Bivariate Regression libcon3_r
Model Summary
Model R R Square Adjusted R Square Std. Error of the Estimate
dimension0 1 .326a .106 .105 20.691
a. Predictors: (Constant), Ideology: 3 cats
Coefficientsa
Model Unstandardized Coefficients Standardized Coefficients t Sig.
B Std. Error Beta
1 (Constant) 36.362 2.076 17.513 .000
Ideology: 3 cats 8.797 .897 .326 9.812 .000
a. Dependent Variable: Feeling Thermometer: Big Business
For my final test I conducted a multiple regression analysis to see if the independent variables I chose affect each other in any other way to increase the percent of variance or their beta value as to how much the relationship affected an increase or decrease in support. Based on the model summary the R value is 0.332 meaning that these 3 variables affect about 33% of the dependent variables variance. As I see it this is not a major difference because of each of my previous bivariate regression analyses the political ideology affect 32% of the variance so there is no major difference between these variables based on the R value and the strong relationship is based on the variable libcon3_r. For the coefficient table the Sig value for education level and employment status is still above 0.05 so it can be accepted that both are caused due to random error again and the null hypothesis is accepted meaning each has no effect in ones opinions on big business while the political ideology variable rejects the null hypothesis.
Multivariate Regression
Model Summary
Model R R Square Adjusted R Square Std. Error of the Estimate
dimension0 1 .332a .110 .107 20.685
a. Predictors: (Constant), Ideology: 3 cats, R employment status, R education level: 7 cats
Coefficientsa
Model Unstandardized Coefficients Standardized Coefficients t Sig.
B Std.

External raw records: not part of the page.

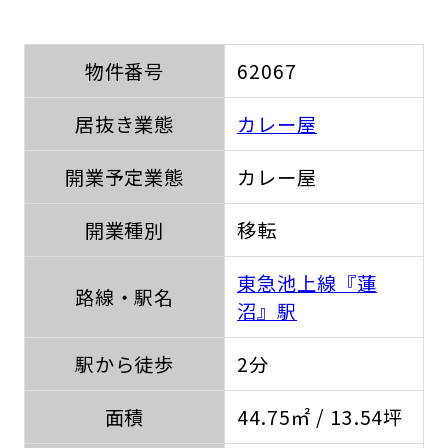
物件番号
62067
居抜き業態
カレー屋
開業予定業態
カレー屋
開業種別
移転
東急池上線『蓮
路線・駅名
沼』駅
駅から徒歩
2分
面積
44.75㎡ / 13.54坪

Error Beta
1 (Constant) 39.754 3.166 12.556 .000
R education level: 7 cats -.795 .462 -.057 -1.721 .086
R employment status .159 .330 .016 .482 .630
Ideology: 3 cats 8.730 .897 .323 9.731 .000
a. Dependent Variable: Feeling Thermometer: Big Business
Conclusion
In conclusion, based on the weak percent variance and the small beta value (B) and Sig value for employment status and education level for the regression analysis, I conclude that for both variables the null hypothesis is accepted and both hypotheses are incorrect due to random error and the weakness of the relationship. On the other hand the data for the political ideology regression analysis supports my hypothesis through the fact that the positive relationship between those who are republican and those who are of a different ideology has a greater affect on the support of big business. Also the fact that the Sig is 0.00 means that the null hypothesis is rejected unlike my other two independent variables. After completing the multiple regression analysis both the education level and employment status of those surveyed are both rejected as being due to random error while the only hypothesis still remaining supported is of political ideology. From the data collected those who are Republican are more likely to support big business than those who are democrat or independent.